= Beginning of Section =

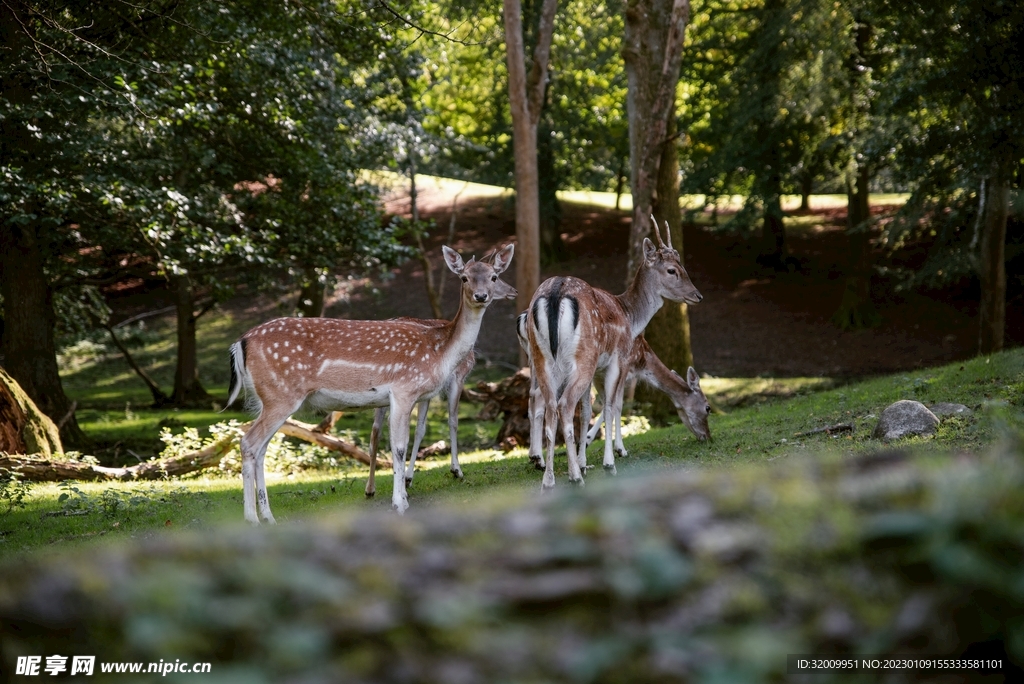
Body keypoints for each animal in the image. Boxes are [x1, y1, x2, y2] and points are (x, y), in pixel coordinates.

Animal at [227, 243, 515, 522]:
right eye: (464, 277)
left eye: (494, 276)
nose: (481, 296)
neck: (439, 351)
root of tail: (240, 342)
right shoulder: (403, 390)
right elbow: (399, 446)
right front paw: (400, 503)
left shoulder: (413, 396)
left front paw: (402, 496)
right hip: (280, 395)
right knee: (249, 443)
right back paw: (252, 519)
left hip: (270, 399)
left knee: (261, 449)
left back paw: (268, 517)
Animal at [523, 217, 701, 488]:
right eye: (672, 270)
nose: (697, 295)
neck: (629, 316)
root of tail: (555, 293)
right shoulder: (619, 359)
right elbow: (611, 405)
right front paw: (610, 462)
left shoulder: (598, 367)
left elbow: (588, 410)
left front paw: (585, 462)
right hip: (583, 357)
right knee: (564, 405)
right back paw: (574, 477)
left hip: (543, 359)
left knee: (549, 405)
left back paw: (549, 479)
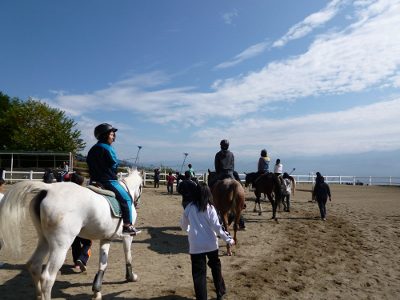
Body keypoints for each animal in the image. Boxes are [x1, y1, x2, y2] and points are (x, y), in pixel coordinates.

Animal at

= End of Section =

In your copy, include no pictures and only the lines from the line with "right shoulder: (619, 359)" through the final line of the listing above, reproduced exactly.

• [EXERCISE ANSWER]
right shoulder: (619, 359)
right elbow: (611, 405)
right front paw: (610, 462)
left shoulder: (598, 367)
left elbow: (588, 410)
left front paw: (585, 462)
right hip: (583, 357)
right knee: (564, 405)
right back paw: (574, 477)
left hip: (543, 359)
left knee: (549, 405)
left back paw: (549, 479)
Body keypoints for each animal in the image. Boxes are [x1, y1, x2, y2] and points are (x, y), in pixel coordinates.

Animal at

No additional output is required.